Devenu indépendant, éloigné de sa famille et de l'univers des collèges (école normale d'instituteurs après le collège municipal), Schubert abandonne parfois pour longtemps les « ordres obligés » de sa jeunesse (symphonie et quatuor) ; il lui faut de longues années pour y revenir et dans une perspective très différente, après avoir prospecté des domaines nouveaux dans la ligne d'une exploration plus intérieure : la première vraie sonate pour piano seul se situe après la fin de l'année d'études à l'école normale d'instituteurs.
Les tentatives de l'âge adulte pour revenir aux grands genres de la jeunesse seront d'abord marquées par des échecs (Quatuor en ut mineur de 1820 dont un seul mouvement est écrit, Symphonie en mi majeur de 1821 laissée à l'état d'esquisse, Symphonie en si mineur « inachevée » en 1822).
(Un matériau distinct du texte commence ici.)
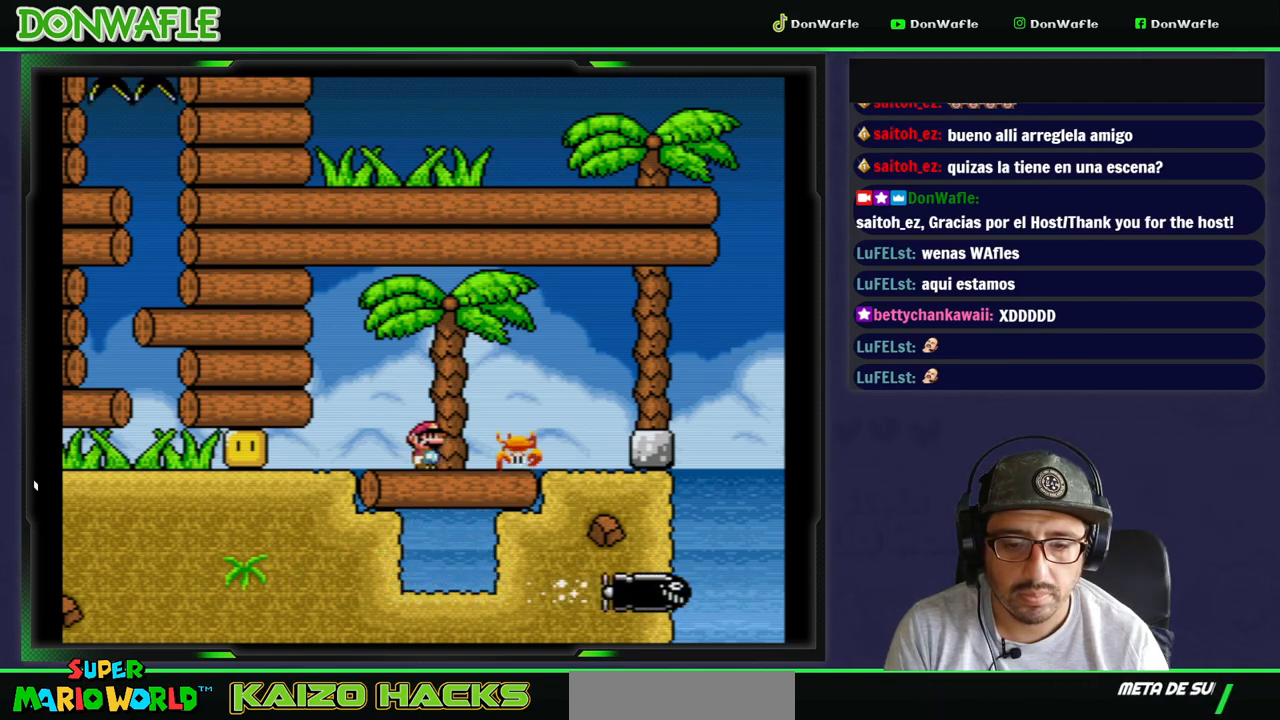
{"dt_ms": 500, "buttons": ["Y"], "events": []}
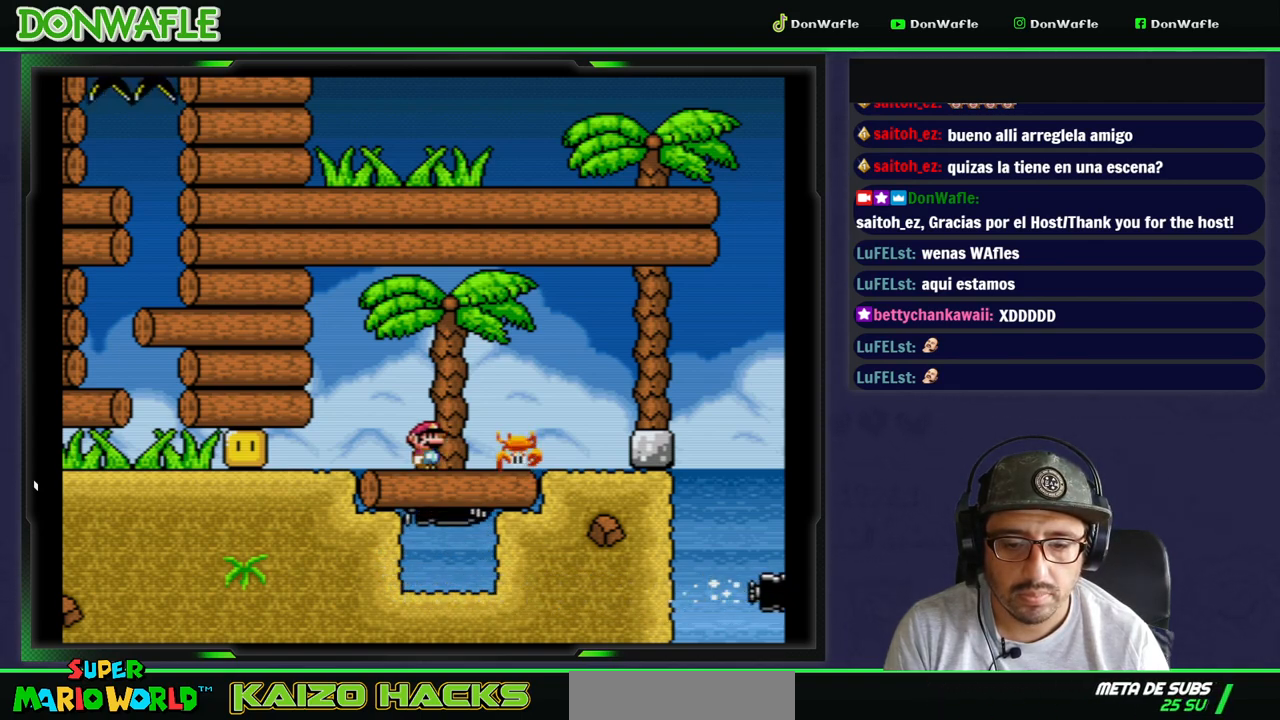
{"dt_ms": 500, "buttons": ["Y"], "events": []}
Si, dans ses années de jeunesse, Schubert tirait fréquemment l'impulsion initiale de thèmes d'autrui (Haydn le plus souvent ou Mozart), dans la période cruciale qui marque le passage de l'homme et du créateur à l'âge adulte, il la trouve souvent dans ses propres œuvres antérieures, chaque fois vocales, ce qui lui permet de créer une œuvre nouvelle. Ainsi le lied La Jeun […]
… pour nos abonnés, l'article se prolonge sur 5 pages…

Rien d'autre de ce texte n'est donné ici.